« ... Georges [secrétaire d'ambassade de France à Athènes] n'en était pas affecté : il avait bu moins que les autres et ne regrettait pas de conserver sa lucidité. Profitant de la suspension d'armes, il songea à téléphoner à Rudolf [secrétaire d'ambassade d'Allemagne à Athènes].
« Devant le standard de l'entrée, il hésita : avec quel bureau brancher la communication ? Avec le sien ? La perspective de descendre au sous-sol l'ennuya. Avec celui de Redouté ? Ce cadre de travail austère ne l'attira pas davantage. Il préféra le bureau de l'ambassadeur. Il l'amusait de revoir, à cette heure indue et pour des explications sentimentales, la bataille du pont Milvius et la généalogie des Médicis.
« Rudolf eut plaisir à l'entendre. Il s'était déjà calmé et avoua que, peu épris de mondanités, même d'ordre juvénile, il n'avait pas été fâché de rentrer chez lui.
« — Je suis en train, poursuivit-il, de lire des vers de notre poète Stefan George — Georges de Sarre, Georges de Grèce, que de Georges !

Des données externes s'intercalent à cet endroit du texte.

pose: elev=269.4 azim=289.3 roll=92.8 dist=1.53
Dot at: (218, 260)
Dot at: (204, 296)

« Il en traduisit lentement un passage :
Puisque sur ma couche soyeuse,
Le sommeil envieux m'a fui,
Ne m'amenez pas des conteurs ;
Je ne veux pas, non plus, les chansons berçantes
Des filles du pays attique,
Qui me plaisaient il y a bien des lunes.
Maintenant, enchaînez-moi dans vos liens,
Jours de flûte du Nil.
« — Est-ce pour moi que vous avez choisi ce poème ? demanda Georges.
« Rudolf ne répondit pas et Georges ne répéta pas sa question. Leur amitié était pleine de questions qui n'avaient pas reçu de réponses. Mais c'est pendant ces silences qu'ils entendaient battre leurs coeurs.»
Les Ambassades, Roger Peyrefitte, roman, Éd. Flammarion, 1951.